Cuando bajo al pueblo, si voy a la tienda de Juan, debo llevar una idea clara de cuanto busco, una lista, porque la vuelta es larga y el tiempo deberá ser suficiente no solo para comprar, sin para entretenerme cuantas veces sea necesario.
Salir de casa en el rancho no puede ser una ocurrencia emergente, nadie pensaría en ir a casa de la vecina por un encargo sin entretenerse a saludar. Si ha menester visitar a Linda para pedirle azúcar, además debemos saber el resultado de su consulta médica, la cantidad de trabajo que tiene en la costura y la próxima visita de sus hijos, que viven en el extranjero. Eso será, entonces, un "mandado" completamente normal.
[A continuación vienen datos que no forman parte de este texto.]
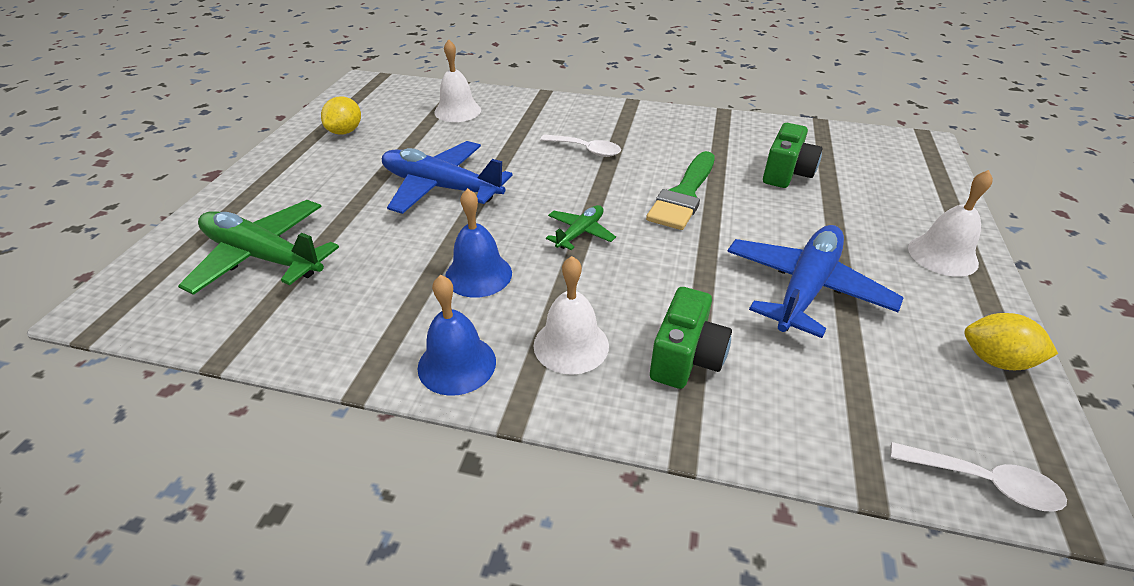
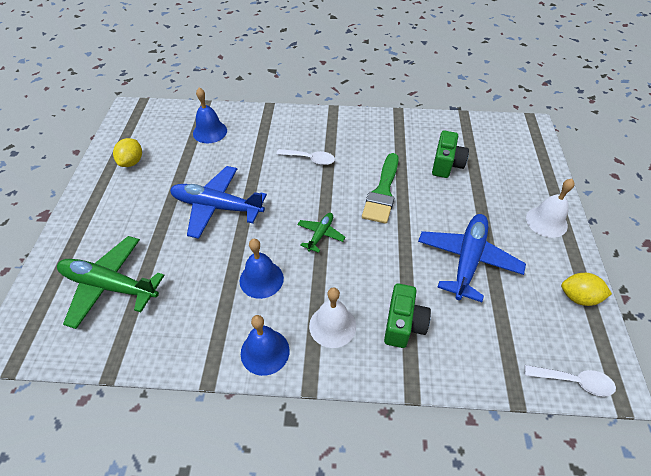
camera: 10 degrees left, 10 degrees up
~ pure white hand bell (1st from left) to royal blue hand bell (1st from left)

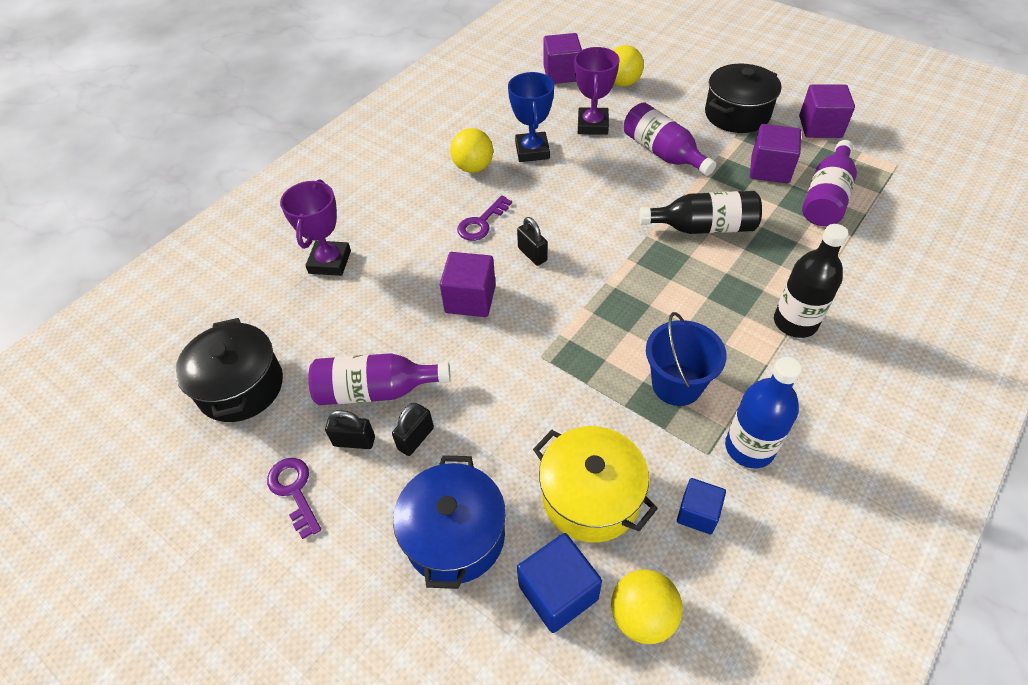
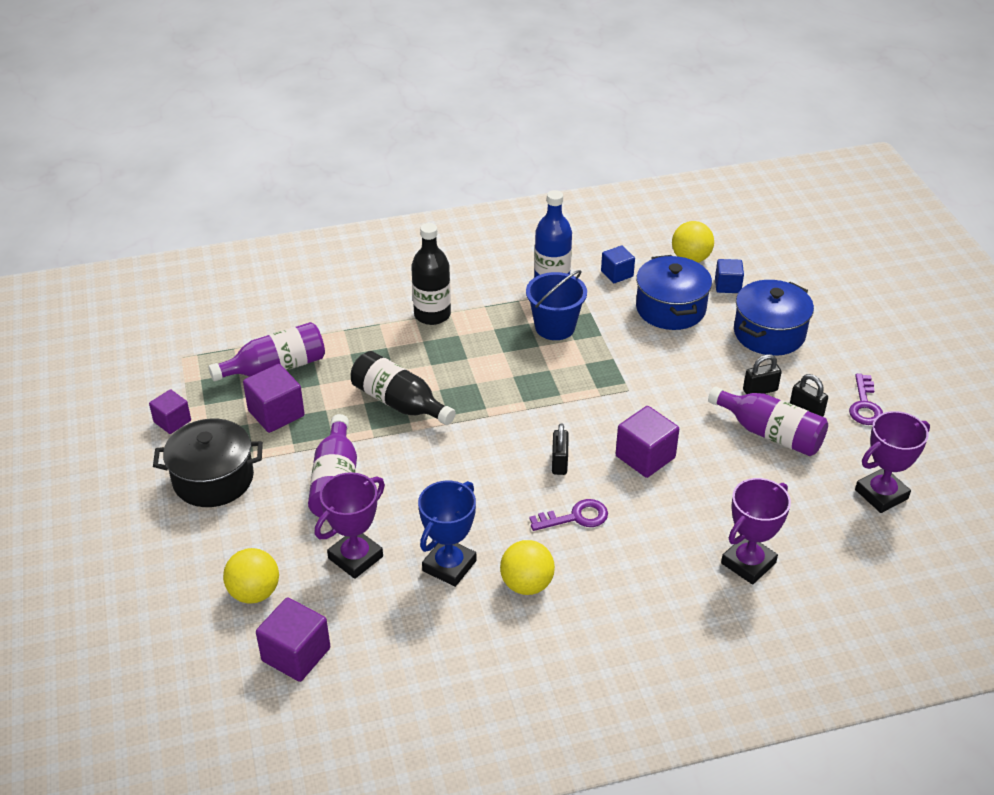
camera: 145 degrees left, 10 degrees down
~ royal purple solid cube (4th from left in the first image) x0.64
~ ebony pot (1st from left) to royal purple prize cup (3rd from left)
~ yellow pot to royal blue pot (1st from left)
~ royal blue solid cube (1st from left in the first image) x0.64

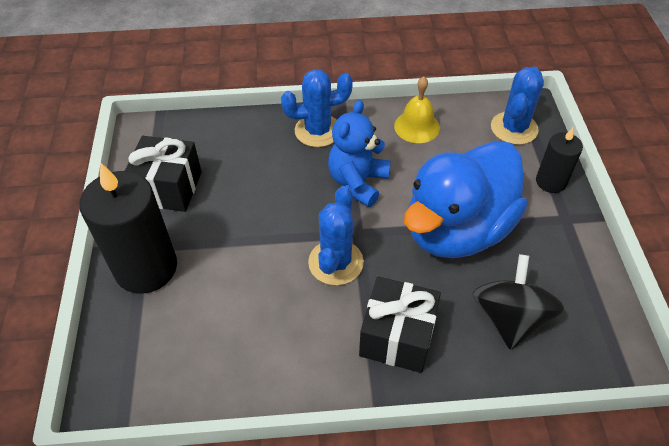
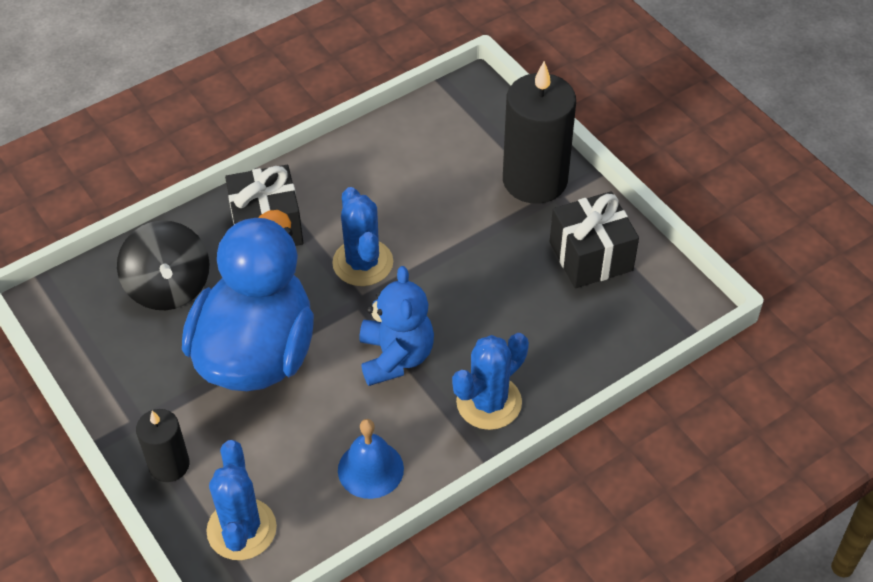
camera: 150 degrees right, 0 degrees up
~ yellow hand bell to royal blue hand bell

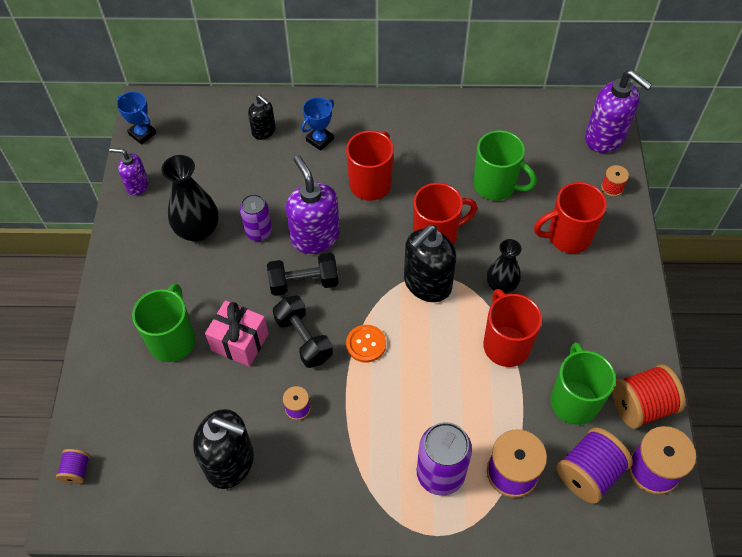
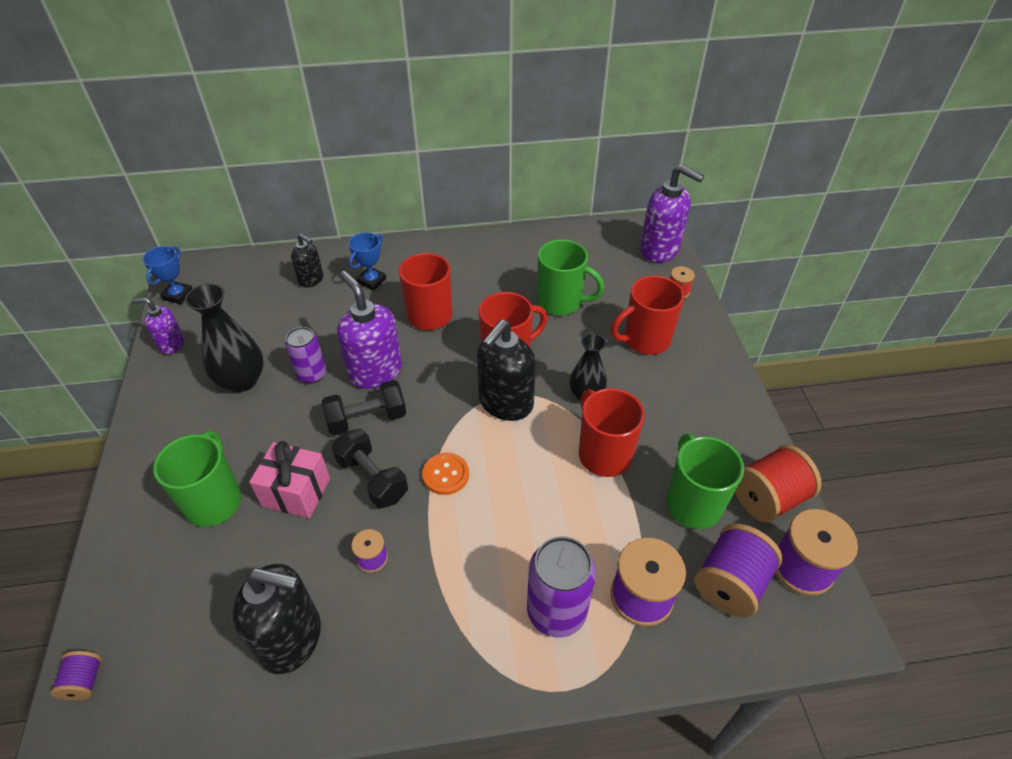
camera: 10 degrees left, 10 degrees down
~ royal blue prize cup (1st from left) 75 degrees clockwise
El saludo fugaz no existe en ese menú de convivencia, aun decir adiós desde un vehículo implica estirar la mano, inclinar el sombrero y pegarle un "¿qué hay de nuevo? ¡nada, nada!" Y las señoras recaban en las salutaciones informes sobre el estado del chiquillo caído o sabrán si Mary ya lavó o dejó todo para mañana.
La gente del rancho tiene tiempo para la gente, a veces, demasiado. Deshacerse de la prisa en su socialización no es una cualidad extra de sus personas, sino una obligación inherente a su historia y su educación; saberse unos a otros es la tradición que viste de paz y longevidad a esas comunidades rurales en donde parece que los relojes están siempre retrasados.
A veces, las visitas se convierten en procesiones. Rumbo a la visita mensual del médico, las mujeres van anexando a otras y avanzan en una algarabía nunca apresurada; es un tiempo muy valioso para actualizar la agenda de las manualidades que recibirán, el día de pago, el estado de salud de los ancianos y las cosas nuevas de la escuela a donde, cada mañana, van sus hijos con tranquilidad, porque a ellos tampoco les han heredado la prisa.
¿Cuántos minutos nos llevaría imitarlos en la ciudad? Si hacemos la cuenta, el resultado nos hablará con precisión de quienes se percatan de nuestro tránsito diario por la vida. Hacerlo sería arriesgado, tal vez tengamos una conclusión poco alentadora.